The continuing instability surrounding the Strait of Hormuz is beginning to ripple far beyond global energy markets, as disruptions to oil and petrochemical flows strain more than one of the world’s most critical shipping corridors. It’s created growing and unexpected supply chain concerns across the food packaging industry
For grocery retailers and food manufacturers, the implications are increasingly difficult to ignore. Rising resin costs, tightening material availability and mounting freight volatility are beginning to place new pressure on plastic packaging supply chains that underpin nearly every aisle of the supermarket.
It’s a material embedded in nearly every corner of the modern consumer economy, yet few fully understand how deeply plastics – long-chain polymers derived from the refining of oil and natural gas – are woven into everyday commerce, packaging, manufacturing, and food distribution.
Plastic Packaging’s Petrochemical Supply Chain Problem
Polyethylene (PE), polypropylene (PP), polyethylene terephthalate (PET), shrink wrap, flexible films, pouches, trays and labels all rely heavily on petrochemical supply networks connected to the Gulf region.
Some flexible packaging manufacturers have implemented domestic price increases approaching 10% in recent months as material shortages intensify. As shipping constraints and geopolitical instability continue, packaging manufacturers are warning that costs and lead times may continue climbing well into 2027.
Among the industry’s biggest concerns is polypropylene film, which analysts and packaging converters are increasingly identifying as an emerging bottleneck.
PP is widely used throughout food packaging because of its heat resistance, durability and lightweight performance. The material is essential in produce bags, snack packaging, frozen-food overwraps, labels, pouches and microwaveable packaging applications. It’s worth noting that PP supply chains were already operating under pressure before the current disruption intensified.
Flexible packaging demand has remained elevated for years as food manufacturers and retailers expanded prepared foods, convenience packaging and lightweight distribution formats. Unlike some packaging materials, however, PP films are not easily substituted.
Food packaging systems are engineered around specific sealing temperatures, oxygen barriers, shelf-life requirements and machine compatibility standards. Replacing those materials often requires months of testing, operational adjustments and regulatory review.
That leaves little flexibility to switch to alternatives when supply chains tighten.
Why is the Strait of Hormuz Increasing Packaging Costs?
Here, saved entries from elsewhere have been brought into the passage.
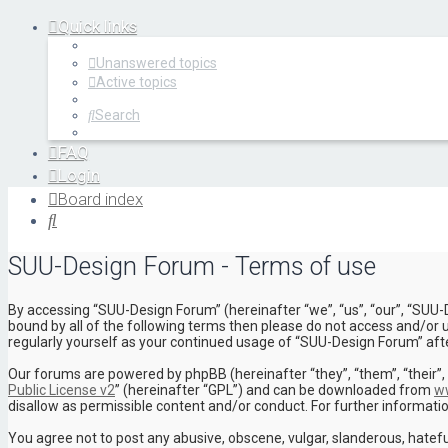
Quick links
Unanswered topics
Active topics
Search
FAQ
Login
Register
Board index
Search
SUU-Design Forum - Terms of use
By accessing “SUU-Design Forum” (hereinafter “we”, “us”, “our”, “SUU-
bound by all of the following terms then please do not access and/or 
regularly yourself as your continued usage of “SUU-Design Forum” af
Our forums are powered by phpBB (hereinafter “they”, “them”, “their”
Public License v2
” (hereinafter “GPL”) and can be downloaded from
w
disallow as permissible content and/or conduct. For further informat
You agree not to post any abusive, obscene, vulgar, slanderous, hatefu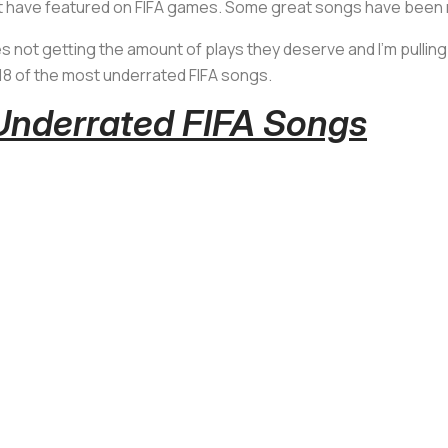
hat have featured on FIFA games. Some great songs have been m
s not getting the amount of plays they deserve and I'm pullin
18 of the most underrated FIFA songs.
Underrated FIFA Songs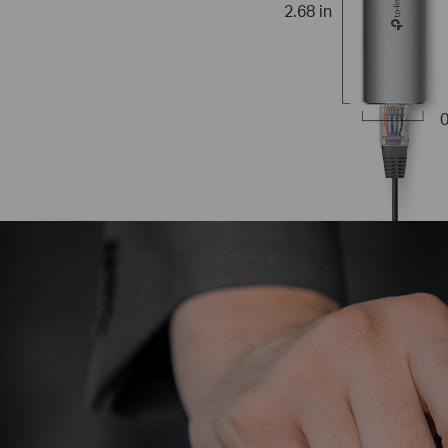
2.68 in
0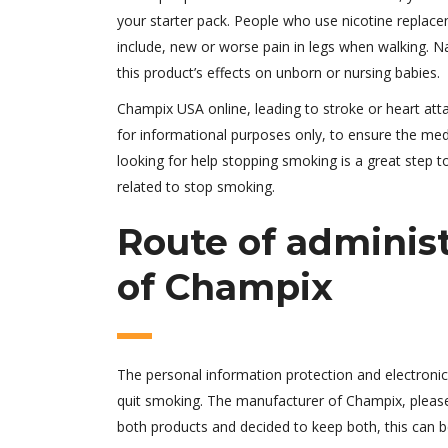
your starter pack. People who use nicotine replac
include, new or worse pain in legs when walking. Nat
this product’s effects on unborn or nursing babies.
Champix USA online, leading to stroke or heart atta
for informational purposes only, to ensure the medi
looking for help stopping smoking is a great step to
related to stop smoking.
Route of adminis
of Champix
The personal information protection and electroni
quit smoking. The manufacturer of Champix, please d
both products and decided to keep both, this can 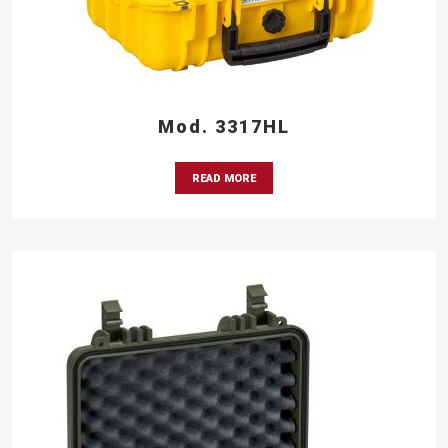
Mod. 3317HL
READ MORE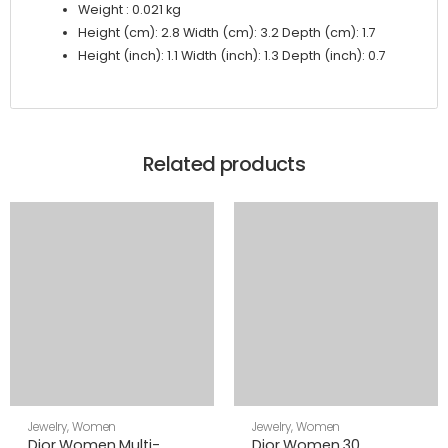
Weight : 0.021 kg
Height (cm): 2.8 Width (cm): 3.2 Depth (cm): 1.7
Height (inch): 1.1 Width (inch): 1.3 Depth (inch): 0.7
Related products
Jewelry
,
Women
Jewelry
,
Women
Dior Women Multi-
Dior Women 30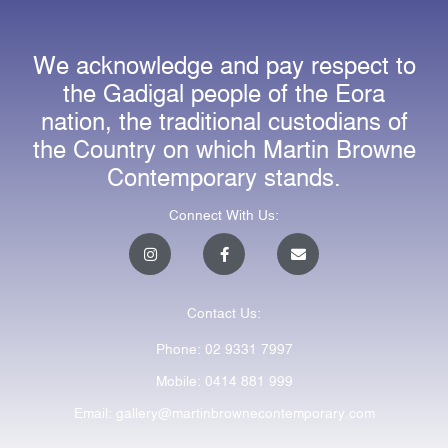
We acknowledge and pay respect to
the Gadigal people of the Eora
nation, the traditional custodians of
the Country on which Martin Browne
Contemporary stands.
Connect With Us:
I
F
E
n
a
n
s
c
v
t
e
e
a
b
l
Contact Us:
g
o
o
r
o
p
a
k
e
Phone: 02 9331 7997
m
-
f
Mobile: 0414 881 999
Email: gallery@martinbrownecontemporary.com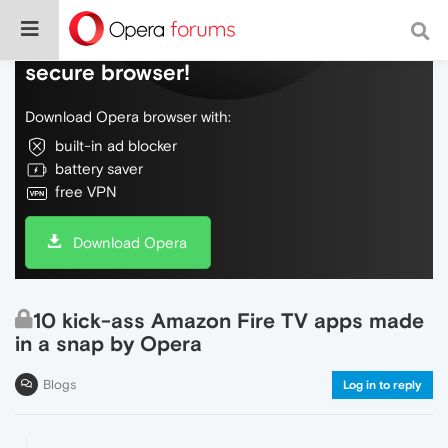
Do more on the web, with a fast and
secure browser!
Download Opera browser with:
built-in ad blocker
battery saver
free VPN
Download Opera
10 kick-ass Amazon Fire TV apps made
in a snap by Opera
Blogs
Log in to reply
The Middle East accounts for an estimated 40% of global polypropylene exports, giving the region outsized influence over global packaging markets. As traffic through the Strait of Hormuz remains constrained, U.S.-based packaging suppliers are already reporting sharp increases in resin and transportation costs. For the grocery industry, the impact is unlikely to remain isolated to a single category.
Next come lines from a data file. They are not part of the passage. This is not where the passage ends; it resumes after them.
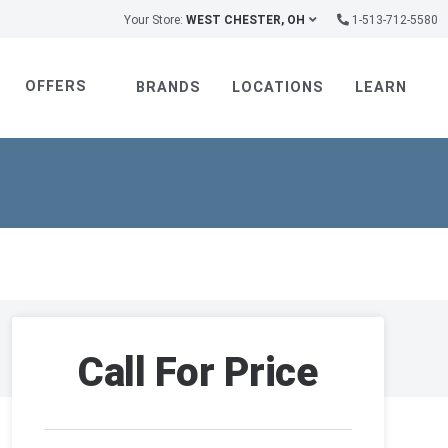
Your Store:
WEST CHESTER, OH
1-513-712-5580
OFFERS
BRANDS
LOCATIONS
LEARN
Call For Price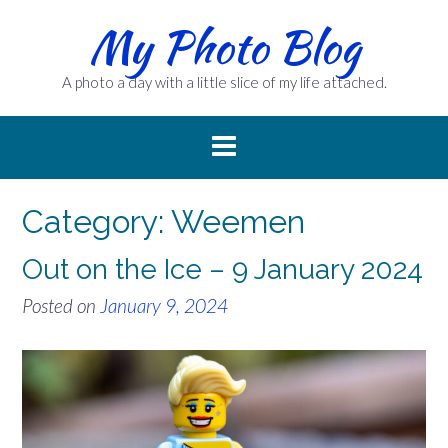
Skip
My Photo Blog
to
content
A photo a day with a little slice of my life attached.
Category:
Weemen
Out on the Ice – 9 January 2024
Posted on
January 9, 2024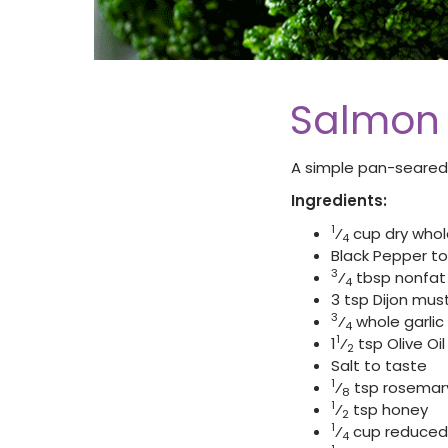
Salmon 
A simple pan-seared
Ingredients:
1
⁄
cup dry who
4
Black Pepper to
3
⁄
tbsp nonfat 
4
3 tsp Dijon mus
3
⁄
whole garlic
4
1
1
⁄
tsp Olive Oil
2
Salt to taste
1
⁄
tsp rosemary 
8
1
⁄
tsp honey
2
1
⁄
cup reduced 
4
Higher packaging costs are expected to spread broadly across bottles, wrappers, produce bags, trays, films and private-label packaging formats. Industry analysts warn the disruption could contribute to another wave of grocery inflation between 2026 and 2027 as retailers absorb rising sourcing costs and packaging suppliers face reduced flexibility and longer lead times.
Private-label programs may be particularly vulnerable. Many retailers have expanded store-brand assortments aggressively in recent years, but those programs often require more direct involvement in packaging procurement and supplier coordination. If material shortages worsen, it could be the retailers themselves which could face delays in new product launches, reduced SKU variety and tighter inventory across in-house product lines. .
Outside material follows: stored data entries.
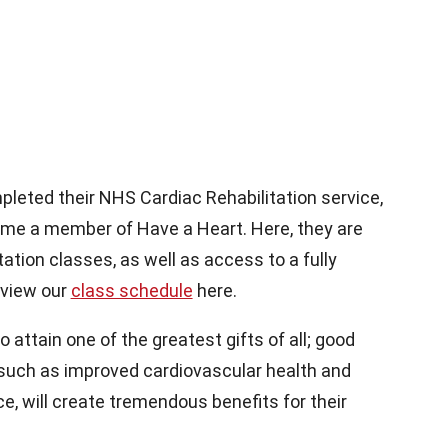
leted their NHS Cardiac Rehabilitation service,
come a member of Have a Heart. Here, they are
tation classes, as well as access to a fully
 view our
class schedule
here.
attain one of the greatest gifts of all; good
 such as improved cardiovascular health and
e, will create tremendous benefits for their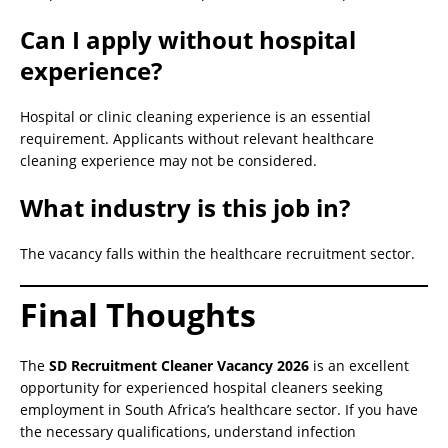
Can I apply without hospital
experience?
Hospital or clinic cleaning experience is an essential
requirement. Applicants without relevant healthcare
cleaning experience may not be considered.
What industry is this job in?
The vacancy falls within the healthcare recruitment sector.
Final Thoughts
The
SD Recruitment Cleaner Vacancy 2026
is an excellent
opportunity for experienced hospital cleaners seeking
employment in South Africa’s healthcare sector. If you have
the necessary qualifications, understand infection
The disruption is also exposing how dependent the grocery industry has become on globally optimized packaging supply chains built around efficiency and low-cost sourcing.
For decades, packaging procurement strategies prioritized lean inventories and just-in-time delivery models. While effective during stable market conditions, those systems leave little room for disruption.
The carryover effects of constriction at the Strait of Hormuz for the industry could force some premium product assortments to narrow, private-label expansion slow and we could see operational pressures throughout food manufacturing and distribution intensify.
Still, some industry observers see a potential long-term shift emerging from the crisis.
The current constraints are accelerating interest in domestic resin production, recycled-content packaging and circular material systems that could reduce dependence on volatile overseas petrochemical markets. Historically viewed primarily through a sustainability lens with higher costs than ‘virgin’ plastics, recycled and regionally sourced packaging materials are increasingly being reevaluated as supply-chain resilience tools.
In the near term, however, grocery retailers are likely to face a more difficult operating environment defined by higher packaging costs, elevated freight expenses and increasingly cautious consumer spending.
For an industry that has long treated packaging as a background procurement function, the Strait of Hormuz disruption is becoming a reminder that plastic packaging is now also deeply tied to global energy security, geopolitics and long-term supply-chain stability.